§ What is required:
Copy out the opinion piece on the minimum wage word for word.

***** Reading text

Much ado about minimum wage

The battle between the federal government and the organised labour  has been raging for decades. The Nigerian labour or the workforce want higher wages to cope with the current economic realities, but the government  feels reluctant to agree to their demand.

Labour feels that they are short-changed  when they compare their take-home pay with those of the lawmakers in the National Assembly. 

Unfortunately, we are aware of the jumbo pay for the nation’s lawmakers, but methinks there is no basis for the comparison given the onerous task at the table of the legislators and the responsibility for those who hang on their purse in their  constituencies. Also, the number lawmakers in the National Assembly and the state houses of assembly together, may not have been up to two per cent of the population.

We must note that in implementing government’s policies, there must be some tradeoff of macroeconomic variables. Thus, to increase the wages of Nigerian workers is an illusive drive for their welfare. Increased salary means higher inflationary trend that will finally crash the Nigerian economy, if care is not taken.

**********
***** Source material

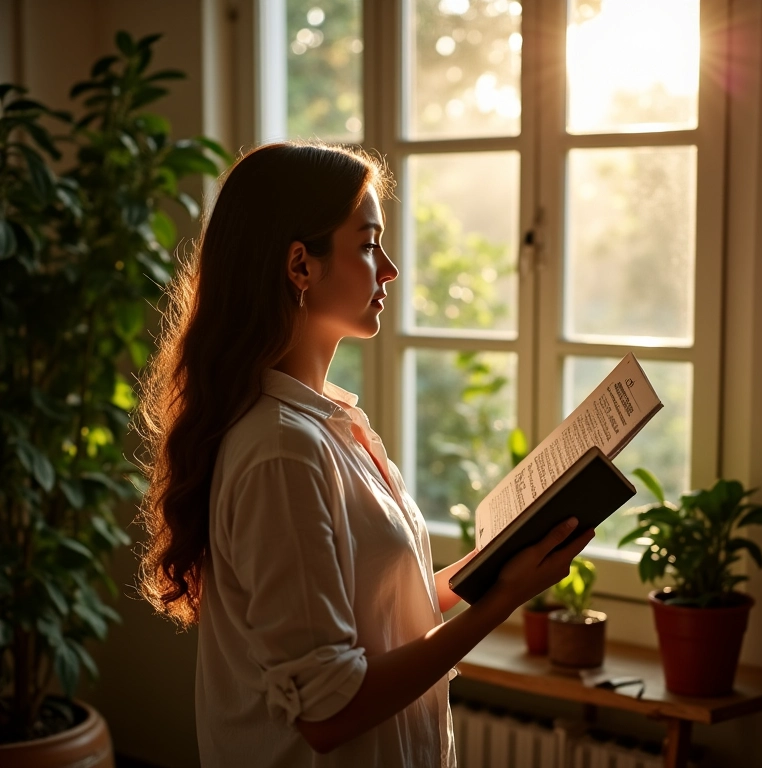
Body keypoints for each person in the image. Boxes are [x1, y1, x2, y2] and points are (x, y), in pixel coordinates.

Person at [137, 141, 594, 768]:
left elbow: (382, 609)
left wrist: (498, 560)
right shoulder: (282, 451)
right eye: (367, 243)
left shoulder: (332, 422)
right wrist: (499, 603)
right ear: (300, 265)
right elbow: (328, 711)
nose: (390, 269)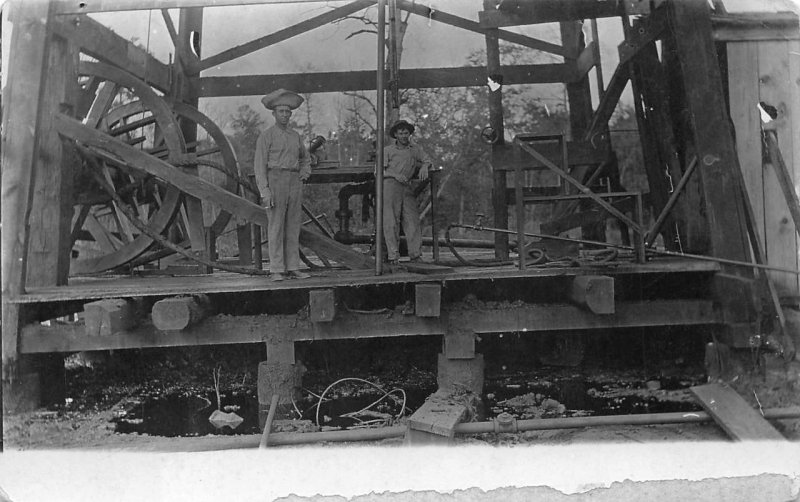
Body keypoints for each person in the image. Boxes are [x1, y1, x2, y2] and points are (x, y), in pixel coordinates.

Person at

**********

§ Response to this task:
Much ado about minimum wage

The battle between the federal government and the organised labour  has been raging for decades. The Nigerian labour or the workforce want higher wages to cope with the current economic realities, but the government  feels reluctant to agree to their demand.

Labour feels that they are short-changed  when they compare their take-home pay with those of the lawmakers in the National Assembly. 

Unfortunately, we are aware of the jumbo pay for the nation’s lawmakers, but methinks there is no basis for the comparison given the onerous task at the table of the legislators and the responsibility for those who hang on their purse in their  constituencies. Also, the number lawmakers in the National Assembly and the state houses of assembly together, may not have been up to two per cent of the population.

We must note that in implementing government’s policies, there must be some tradeoff of macroeconomic variables. Thus, to increase the wages of Nigerian workers is an illusive drive for their welfare. Increased salary means higher inflationary trend that will finally crash the Nigerian economy, if care is not taken.